Extract to read >>
>>>
Week 10 Flashcards
How to make a non-homologous end rejoining (NHEJ)?
Double DNA break leads to gene inactivation –> miRNA site inactivation.
Can lead to frameshift.
What is base editing?
Deaminating and replacing specific base. Efficient and not often naturally repaired.
Whole genome library screening
Guide RNA mixed with cas9. Cut and inactivate gene. In each cell, only 1 specific gene will be inactivated. If crucial, cell dies.
Transcriptomics disadvantages
Need to design primer specific for each qPCR (quantitative pcr)
How microarray works?
CDNA probes attached to wells —> hybridise w control and non-control cells
But limited by probe making
Next generation sequencing
Incorporate cDNA into sequence of full cell. Primers are oligonucleotide based and laser detects their incorporation. Lysis —> library
Why use single nucleotide sequencing?
Bulk can mask cellular heterogeneity —> averaging artifacts
Split pool/ combinational in situ barcoding sequencing
Fix many cells into single well then split to analyse.
<<<
(Items stored in a collection)
>>>
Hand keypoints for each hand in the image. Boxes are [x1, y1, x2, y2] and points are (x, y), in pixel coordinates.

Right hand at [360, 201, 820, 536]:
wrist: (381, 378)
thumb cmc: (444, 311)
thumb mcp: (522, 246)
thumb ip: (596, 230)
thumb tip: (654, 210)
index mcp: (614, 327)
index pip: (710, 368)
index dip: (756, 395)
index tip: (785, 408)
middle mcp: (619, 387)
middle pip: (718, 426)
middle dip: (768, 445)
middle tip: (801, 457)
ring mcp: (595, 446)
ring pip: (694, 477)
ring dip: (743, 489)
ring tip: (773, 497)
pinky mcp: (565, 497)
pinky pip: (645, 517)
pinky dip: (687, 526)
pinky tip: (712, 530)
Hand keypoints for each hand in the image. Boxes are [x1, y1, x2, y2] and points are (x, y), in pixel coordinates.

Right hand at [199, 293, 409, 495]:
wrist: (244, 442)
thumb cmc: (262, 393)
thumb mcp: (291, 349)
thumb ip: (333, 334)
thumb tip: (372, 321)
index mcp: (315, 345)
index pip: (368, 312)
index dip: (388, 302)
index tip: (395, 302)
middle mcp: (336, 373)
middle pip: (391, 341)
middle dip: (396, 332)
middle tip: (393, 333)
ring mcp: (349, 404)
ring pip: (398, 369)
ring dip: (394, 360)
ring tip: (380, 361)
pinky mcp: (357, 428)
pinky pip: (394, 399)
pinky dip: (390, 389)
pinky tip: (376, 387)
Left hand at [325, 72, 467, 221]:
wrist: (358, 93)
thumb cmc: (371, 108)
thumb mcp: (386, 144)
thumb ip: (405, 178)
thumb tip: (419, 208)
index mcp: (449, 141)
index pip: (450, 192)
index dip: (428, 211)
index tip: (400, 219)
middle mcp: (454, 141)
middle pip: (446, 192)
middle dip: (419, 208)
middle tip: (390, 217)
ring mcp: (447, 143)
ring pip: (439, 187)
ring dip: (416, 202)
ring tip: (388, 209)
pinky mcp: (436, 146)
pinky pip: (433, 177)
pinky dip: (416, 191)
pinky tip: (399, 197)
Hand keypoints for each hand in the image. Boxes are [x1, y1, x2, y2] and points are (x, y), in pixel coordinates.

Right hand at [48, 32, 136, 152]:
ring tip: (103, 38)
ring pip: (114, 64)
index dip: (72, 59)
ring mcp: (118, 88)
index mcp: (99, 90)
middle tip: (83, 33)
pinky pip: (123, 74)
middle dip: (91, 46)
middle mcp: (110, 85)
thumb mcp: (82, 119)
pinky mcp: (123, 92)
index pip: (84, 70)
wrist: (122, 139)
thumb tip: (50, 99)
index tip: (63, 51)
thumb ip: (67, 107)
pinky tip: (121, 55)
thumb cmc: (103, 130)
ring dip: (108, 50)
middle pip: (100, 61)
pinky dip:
<<<
Instructions >>
(a) Repeat the stretch of the Week 10 flashcards from "What is base" through "How microarray works?", word for word.
(b) Carry on the Week 10 flashcards from the point where they stop.
The entries come from a different source than the Week 10 flashcards.

Expected outputs >>
(a)
What is base editing?
Deaminating and replacing specific base. Efficient and not often naturally repaired.
Whole genome library screening
Guide RNA mixed with cas9. Cut and inactivate gene. In each cell, only 1 specific gene will be inactivated. If crucial, cell dies.
Transcriptomics disadvantages
Need to design primer specific for each qPCR (quantitative pcr)
How microarray works?

(b)
Nanodroplet sequencing method
Cell encapsulated into droplet —> lyse —> mRNA bind to oligoDT probes —> RNA hybridisation —> reverse transcription
Batch effect causes
Technical variability, changes in sample/processing, library prep/sequencing tech
Biological variability
Patient, environment, evolution
Validation methods
Antibody immunostaining
Mass spectrometry
Transgene knockout
Pseudotemporal ordering
Look at cells and infer a “life trajectory”. Can see them as “fake timepoints” at the same time.
Cell atlasing
Take tissue apart and look at markers. Can know processes of tissues
Comparative analysis in single cell RNA sequencing (scRNQseq)?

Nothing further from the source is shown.